WHAT THE TASK ASKS
Copy out every line of the listing in which "settings" appears.

▶

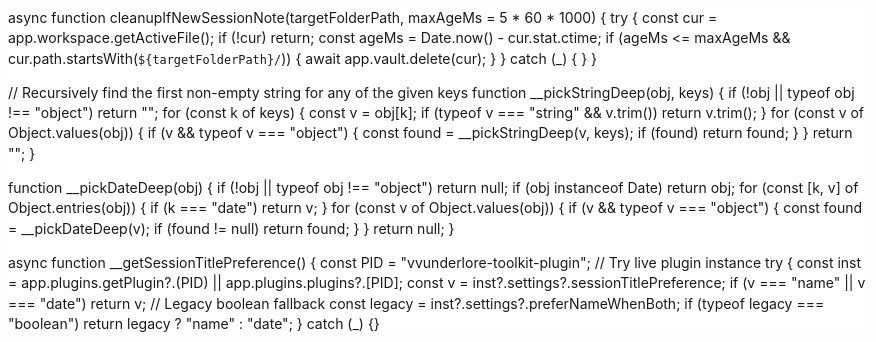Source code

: async function cleanupIfNewSessionNote(targetFolderPath, maxAgeMs = 5 * 60 * 1000) {
  try {
    const cur = app.workspace.getActiveFile();
    if (!cur) return;
    const ageMs = Date.now() - cur.stat.ctime;
    if (ageMs <= maxAgeMs && cur.path.startsWith(`${targetFolderPath}/`)) {
      await app.vault.delete(cur);
    }
  } catch (_) { }
}

// Recursively find the first non-empty string for any of the given keys
function __pickStringDeep(obj, keys) {
  if (!obj || typeof obj !== "object") return "";
  for (const k of keys) {
    const v = obj[k];
    if (typeof v === "string" && v.trim()) return v.trim();
  }
  for (const v of Object.values(obj)) {
    if (v && typeof v === "object") {
      const found = __pickStringDeep(v, keys);
      if (found) return found;
    }
  }
  return "";
}

function __pickDateDeep(obj) {
  if (!obj || typeof obj !== "object") return null;
  if (obj instanceof Date) return obj;
  for (const [k, v] of Object.entries(obj)) {
    if (k === "date") return v;
  }
  for (const v of Object.values(obj)) {
    if (v && typeof v === "object") {
      const found = __pickDateDeep(v);
      if (found != null) return found;
    }
  }
  return null;
}

async function __getSessionTitlePreference() {
  const PID = "vvunderlore-toolkit-plugin";
  // Try live plugin instance
  try {
    const inst = app.plugins.getPlugin?.(PID) || app.plugins.plugins?.[PID];
    const v = inst?.settings?.sessionTitlePreference;
    if (v === "name" || v === "date") return v;
    // Legacy boolean fallback
    const legacy = inst?.settings?.preferNameWhenBoth;
    if (typeof legacy === "boolean") return legacy ? "name" : "date";
  } catch (_) {}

◀

RESPONSE AREA
    const v = inst?.settings?.sessionTitlePreference;
    const legacy = inst?.settings?.preferNameWhenBoth;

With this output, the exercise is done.